Given the success of the shows and the reviews of the system itself, the consensus at the Rockhal is that the Adamson IS-Series system is a definite leap forward from their previous audio infrastructure. “It’s powerful, precise, and pleasant-sounding,” Rockhal’s sound engineer Franck Chainais, notes. “The bass is punchy. The midrange is present without being overly aggressive. The treble is very clear and it reproduces vocals in a very natural way. Also, there’s a real feeling of presence. One gets the impression of being one metre away from the speakers even when they’re fifteen metres away.”
But the benefits extend beyond the audio quality of the loudspeakers, he adds, citing Adamson’s ongoing support of artists and venues hoping to find innovative ways of keeping live performance alive worldwide. “We very much appreciated Adamson’s interest in the Rockhal, and how committed they are to providing us with the best solutions.”

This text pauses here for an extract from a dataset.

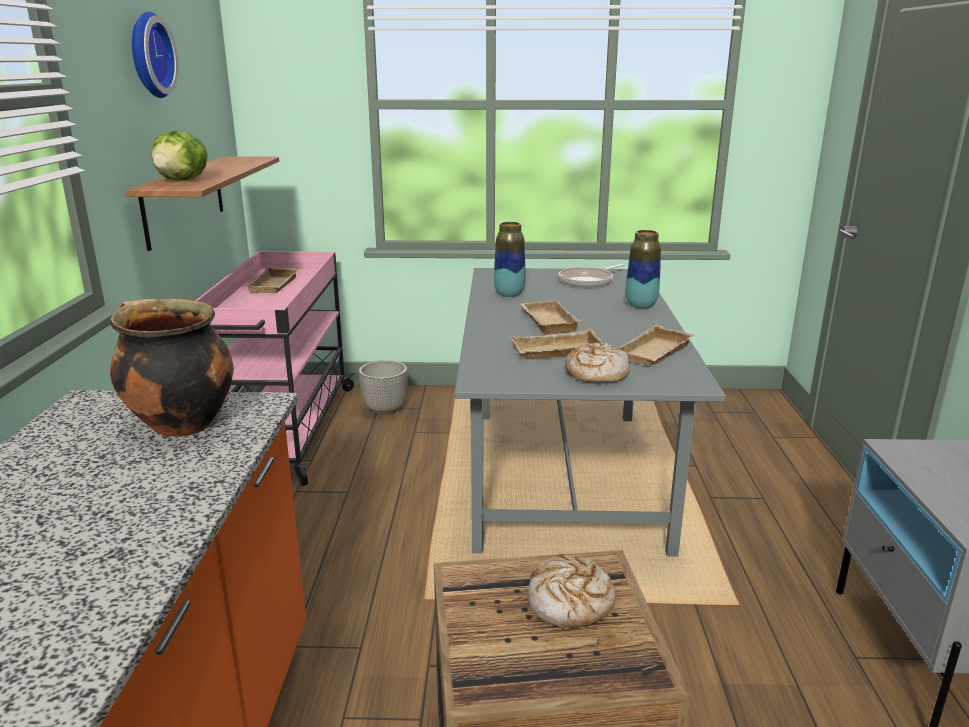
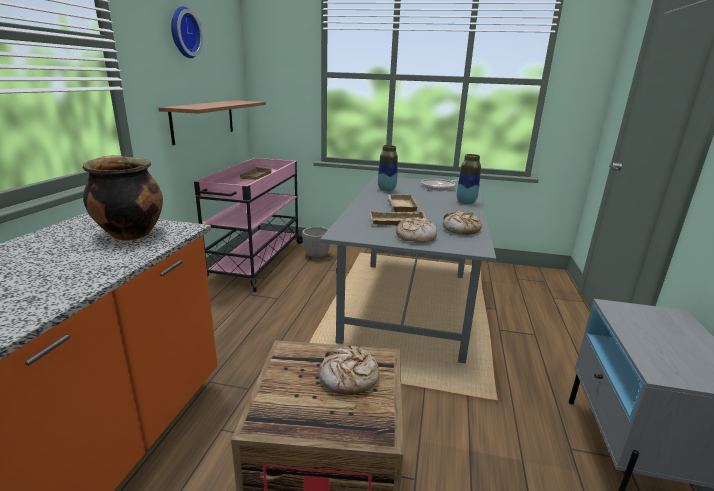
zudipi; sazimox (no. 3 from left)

Beyond being a commercial player, Chainais sees Adamson as a highly valuable technical partner whose know-how they can benefit from and rely on going forward: “Their team got the idea of what we wanted to do very quickly and were very keen to help us create this special 360 degree setting. Having heard the system in the room, I must say that the sound is great. It’s transparent. It’s powerful, and it provides all the versatility we need for the different musical genres the Rockhal features.”
While the concert series was born out of the desire to better understand the behaviour of the virus inside a concert hall, something much more meaningful was also accomplished: “For us, for everyone involved,” Toth says, “this event was a sign of hope and optimism; a chance to work together towards the safe, progressive, and sustainable return of live concerts.”